The only functional surface today is a sample greeting endpoint that demonstrates how a request flows through the controller, application service, and domain model.

Current Stack

  • .NET 10 Web API (net10.0).
  • ASP.NET Core controllers (AddControllers + [ApiController]).
  • OpenAPI via AddOpenApi / MapOpenApi, exposed only when app.Environment.IsDevelopment() is true.
  • Health checks via AddHealthChecks mapped to /health.
  • Dependency injection split by layer:
    • Wrapsfer.Application.DependencyInjection.AddApplication() registers application services (IGreetingServiceGreetingService, scoped).
    • Wrapsfer.Infrastructure.DependencyInjection.AddInfrastructure(configuration) registers TimeProvider.System and binds AppOptions from configuration.
  • Configuration loaded from appsettings.json, appsettings.Development.json, environment variables, and command-line arguments. Bound sections: App (AppOptions.Name) and Cors:AllowedOrigins.
  • CORS through a single DefaultCors policy: if Cors:AllowedOrigins contains entries, the policy restricts to those origins with any header and any method; if the list is empty or missing, the policy falls back to allow any origin / header / method (suitable for local development, not for production).
  • Middleware pipeline: ExceptionHandlingMiddlewareUseHttpsRedirectionUseCors("DefaultCors")UseAuthorization → health checks and controllers.
  • Global exception handling via ExceptionHandlingMiddleware: unhandled exceptions are logged and returned as application/problem+json with HTTP 500.
  • Validation via ASP.NET Core model binding + [ApiController] and data-annotation attributes (e.g. [StringLength(80, MinimumLength = 1)] on the greeting name query string).
  • Testing with xUnit:
    • Wrapsfer.UnitTests — domain/application unit tests.
    • Wrapsfer.IntegrationTests — API tests using Microsoft.AspNetCore.Mvc.Testing.WebApplicationFactory<Program>.
  • Docker / Docker Compose support via the project's Dockerfile and docker-compose.yml.
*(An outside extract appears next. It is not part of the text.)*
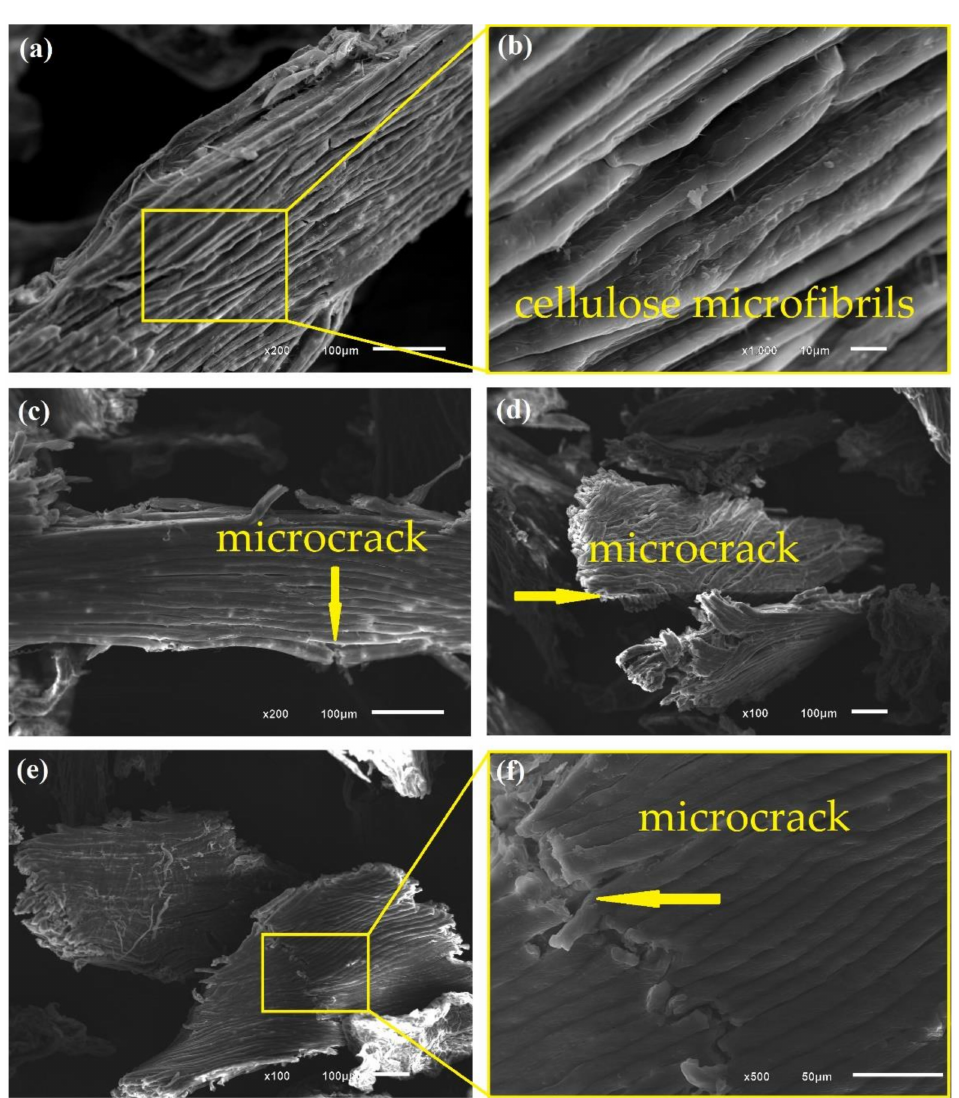
Figure 6. Photomicrographs of CHFW after NaOH 5 ( a , b ); NaOH 10 ( c , d ); and NaOH 20 ( e , f )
The container listens on port 8080.

Solution Layout

src/
Wrapsfer.Api/ ASP.NET Core host, controllers, middleware, Program.cs
Wrapsfer.Application/ Use-case services and contracts (e.g. GreetingService)
Wrapsfer.Domain/ Domain models (e.g. Greeting)
Wrapsfer.Infrastructure/ Configuration options and infrastructure registrations
tests/
Wrapsfer.UnitTests/
Wrapsfer.IntegrationTests/

Dependency direction: Api → (Application, Infrastructure), Infrastructure → (Application, Domain), ApplicationDomain, Domain → none.

Endpoints (Summary)

MethodPathAuthNotes
GET/healthNoneASP.NET Core health checks endpoint.
GET/api/greetings?name={name}NoneSample endpoint. name defaults to "World"; validated [StringLength(80, MinimumLength = 1)].
GET/openapi/v1.jsonNoneOpenAPI document. Development only.
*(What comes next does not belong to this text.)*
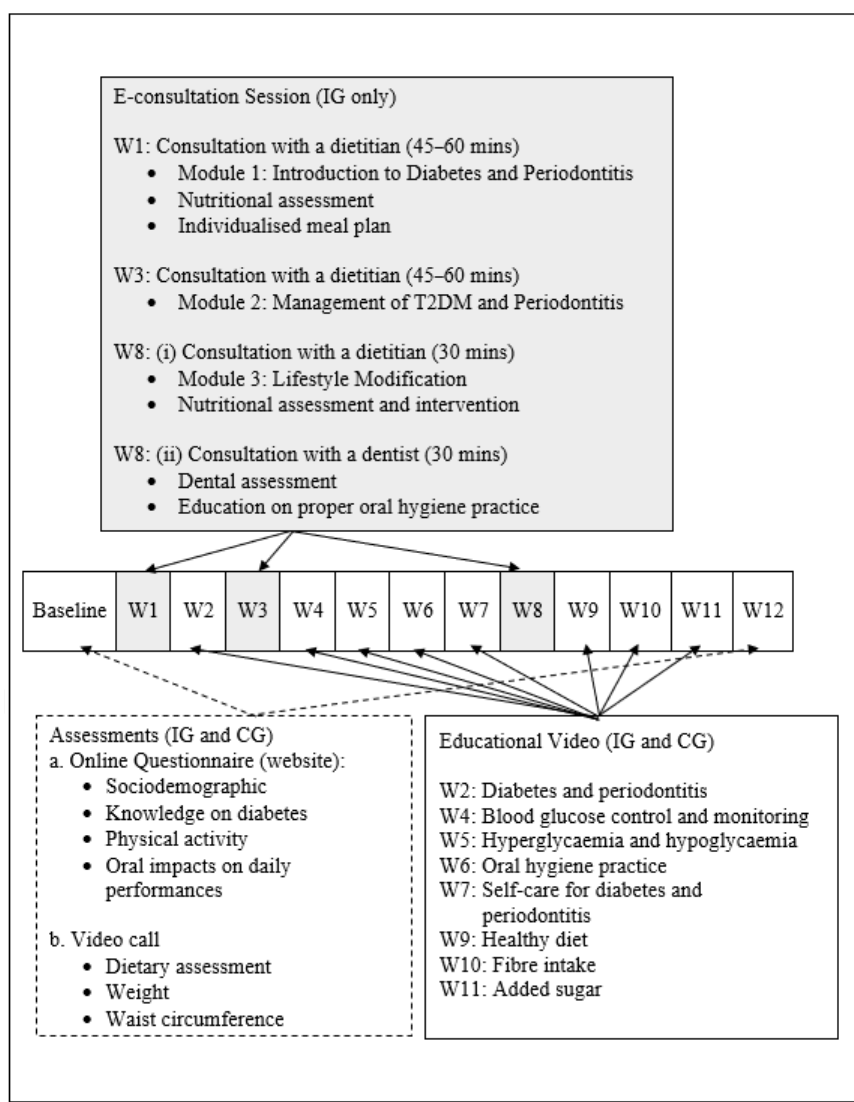
Figure 2. Diabetes Wellness Programme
Full request/response details live on the Endpoint Reference page.

Not Implemented

The following are intentionally omitted from the boilerplate. They are not present in the codebase today and should not be assumed by consumers.
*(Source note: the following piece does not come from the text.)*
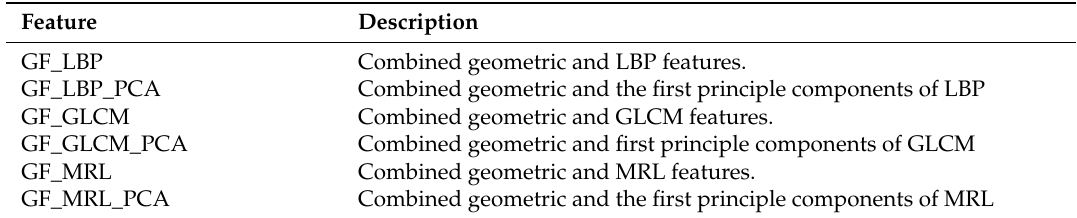
Table 6. Texture feature description.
  • Authentication. No authentication scheme is registered. The pipeline calls UseAuthorization, but no authorization policies are defined and no endpoints require authorization.
  • Persistence. No database, no EF Core, no repositories, no migrations.
  • External integrations. No third-party SDKs, message brokers, queues, caches, or HTTP clients to external services.
  • Production cloud setup. No deployment manifests for any cloud provider, no infrastructure-as-code, no production-grade CORS / TLS / hosting configuration. The Docker setup targets local execution.
  • Domain endpoints beyond the sample. Only the greeting demonstrates the layering; no business endpoints exist yet.
  • Authorization policies. The UseAuthorization middleware is wired in, but there are no [Authorize] attributes or policy definitions in the current code.

When any of these are added, they should be documented as they land — not before.